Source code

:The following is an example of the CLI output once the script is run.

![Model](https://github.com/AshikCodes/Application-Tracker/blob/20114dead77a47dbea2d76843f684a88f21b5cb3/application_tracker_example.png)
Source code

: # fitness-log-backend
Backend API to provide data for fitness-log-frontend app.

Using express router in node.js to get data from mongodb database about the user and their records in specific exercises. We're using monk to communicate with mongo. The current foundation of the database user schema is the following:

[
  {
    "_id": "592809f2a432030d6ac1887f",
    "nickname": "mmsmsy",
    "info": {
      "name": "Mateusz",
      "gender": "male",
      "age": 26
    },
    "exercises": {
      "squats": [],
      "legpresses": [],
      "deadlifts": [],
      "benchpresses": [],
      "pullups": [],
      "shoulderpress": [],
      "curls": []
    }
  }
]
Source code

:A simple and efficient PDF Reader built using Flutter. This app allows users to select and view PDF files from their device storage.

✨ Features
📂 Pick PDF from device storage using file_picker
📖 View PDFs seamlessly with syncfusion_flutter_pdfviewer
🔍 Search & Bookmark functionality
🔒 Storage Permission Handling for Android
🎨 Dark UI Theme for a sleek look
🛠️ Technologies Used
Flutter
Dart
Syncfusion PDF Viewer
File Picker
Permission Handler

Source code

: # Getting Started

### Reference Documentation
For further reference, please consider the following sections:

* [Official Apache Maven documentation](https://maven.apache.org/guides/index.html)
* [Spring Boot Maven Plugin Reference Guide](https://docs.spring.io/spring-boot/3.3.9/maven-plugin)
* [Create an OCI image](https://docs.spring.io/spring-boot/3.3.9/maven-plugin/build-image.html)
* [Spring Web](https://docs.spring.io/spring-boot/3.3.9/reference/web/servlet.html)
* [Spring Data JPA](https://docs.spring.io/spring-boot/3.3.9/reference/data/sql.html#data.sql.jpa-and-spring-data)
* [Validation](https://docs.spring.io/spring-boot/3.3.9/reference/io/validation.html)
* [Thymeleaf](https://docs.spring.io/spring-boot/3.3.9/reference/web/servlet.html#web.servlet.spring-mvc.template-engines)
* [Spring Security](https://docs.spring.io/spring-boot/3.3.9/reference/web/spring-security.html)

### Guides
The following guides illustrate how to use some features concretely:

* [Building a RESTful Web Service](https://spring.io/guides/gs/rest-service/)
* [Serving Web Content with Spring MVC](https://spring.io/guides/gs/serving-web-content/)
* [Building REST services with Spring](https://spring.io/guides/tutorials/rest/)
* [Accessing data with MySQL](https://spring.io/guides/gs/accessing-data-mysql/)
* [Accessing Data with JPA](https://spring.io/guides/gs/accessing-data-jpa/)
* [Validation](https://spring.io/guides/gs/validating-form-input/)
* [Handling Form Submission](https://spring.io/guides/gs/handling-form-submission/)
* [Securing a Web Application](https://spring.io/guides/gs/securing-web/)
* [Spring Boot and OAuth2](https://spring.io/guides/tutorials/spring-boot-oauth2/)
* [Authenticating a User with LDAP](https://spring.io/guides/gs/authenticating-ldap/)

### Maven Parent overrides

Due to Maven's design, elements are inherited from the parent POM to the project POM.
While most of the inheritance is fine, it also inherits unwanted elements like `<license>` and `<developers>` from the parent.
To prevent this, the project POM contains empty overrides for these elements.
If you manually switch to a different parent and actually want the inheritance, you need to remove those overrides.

» REQUIRED WORK: Please put every line of the items above into a Markdown table with the columns Row and Line, numbering the rows and leaving out blank lines.

» WRITTEN RESPONSE:
| Row | Line |
|---|---|
| 1 | Source code |
| 2 | :The following is an example of the CLI output once the script is run. |
| 3 | ![Model](https://github.com/AshikCodes/Application-Tracker/blob/20114dead77a47dbea2d76843f684a88f21b5cb3/application_tracker_example.png) |
| 4 | Source code |
| 5 | : # fitness-log-backend |
| 6 | Backend API to provide data for fitness-log-frontend app. |
| 7 | Using express router in node.js to get data from mongodb database about the user and their records in specific exercises. We're using monk to communicate with mongo. The current foundation of the database user schema is the following: |
| 8 | [ |
| 9 |   { |
| 10 |     "_id": "592809f2a432030d6ac1887f", |
| 11 |     "nickname": "mmsmsy", |
| 12 |     "info": { |
| 13 |       "name": "Mateusz", |
| 14 |       "gender": "male", |
| 15 |       "age": 26 |
| 16 |     }, |
| 17 |     "exercises": { |
| 18 |       "squats": [], |
| 19 |       "legpresses": [], |
| 20 |       "deadlifts": [], |
| 21 |       "benchpresses": [], |
| 22 |       "pullups": [], |
| 23 |       "shoulderpress": [], |
| 24 |       "curls": [] |
| 25 |     } |
| 26 |   } |
| 27 | ] |
| 28 | Source code |
| 29 | :A simple and efficient PDF Reader built using Flutter. This app allows users to select and view PDF files from their device storage. |
| 30 | ✨ Features |
| 31 | 📂 Pick PDF from device storage using file_picker |
| 32 | 📖 View PDFs seamlessly with syncfusion_flutter_pdfviewer |
| 33 | 🔍 Search & Bookmark functionality |
| 34 | 🔒 Storage Permission Handling for Android |
| 35 | 🎨 Dark UI Theme for a sleek look |
| 36 | 🛠️ Technologies Used |
| 37 | Flutter |
| 38 | Dart |
| 39 | Syncfusion PDF Viewer |
| 40 | File Picker |
| 41 | Permission Handler |
| 42 | Source code |
| 43 | : # Getting Started |
| 44 | ### Reference Documentation |
| 45 | For further reference, please consider the following sections: |
| 46 | * [Official Apache Maven documentation](https://maven.apache.org/guides/index.html) |
| 47 | * [Spring Boot Maven Plugin Reference Guide](https://docs.spring.io/spring-boot/3.3.9/maven-plugin) |
| 48 | * [Create an OCI image](https://docs.spring.io/spring-boot/3.3.9/maven-plugin/build-image.html) |
| 49 | * [Spring Web](https://docs.spring.io/spring-boot/3.3.9/reference/web/servlet.html) |
| 50 | * [Spring Data JPA](https://docs.spring.io/spring-boot/3.3.9/reference/data/sql.html#data.sql.jpa-and-spring-data) |
| 51 | * [Validation](https://docs.spring.io/spring-boot/3.3.9/reference/io/validation.html) |
| 52 | * [Thymeleaf](https://docs.spring.io/spring-boot/3.3.9/reference/web/servlet.html#web.servlet.spring-mvc.template-engines) |
| 53 | * [Spring Security](https://docs.spring.io/spring-boot/3.3.9/reference/web/spring-security.html) |
| 54 | ### Guides |
| 55 | The following guides illustrate how to use some features concretely: |
| 56 | * [Building a RESTful Web Service](https://spring.io/guides/gs/rest-service/) |
| 57 | * [Serving Web Content with Spring MVC](https://spring.io/guides/gs/serving-web-content/) |
| 58 | * [Building REST services with Spring](https://spring.io/guides/tutorials/rest/) |
| 59 | * [Accessing data with MySQL](https://spring.io/guides/gs/accessing-data-mysql/) |
| 60 | * [Accessing Data with JPA](https://spring.io/guides/gs/accessing-data-jpa/) |
| 61 | * [Validation](https://spring.io/guides/gs/validating-form-input/) |
| 62 | * [Handling Form Submission](https://spring.io/guides/gs/handling-form-submission/) |
| 63 | * [Securing a Web Application](https://spring.io/guides/gs/securing-web/) |
| 64 | * [Spring Boot and OAuth2](https://spring.io/guides/tutorials/spring-boot-oauth2/) |
| 65 | * [Authenticating a User with LDAP](https://spring.io/guides/gs/authenticating-ldap/) |
| 66 | ### Maven Parent overrides |
| 67 | Due to Maven's design, elements are inherited from the parent POM to the project POM. |
| 68 | While most of the inheritance is fine, it also inherits unwanted elements like `<license>` and `<developers>` from the parent. |
| 69 | To prevent this, the project POM contains empty overrides for these elements. |
| 70 | If you manually switch to a different parent and actually want the inheritance, you need to remove those overrides. |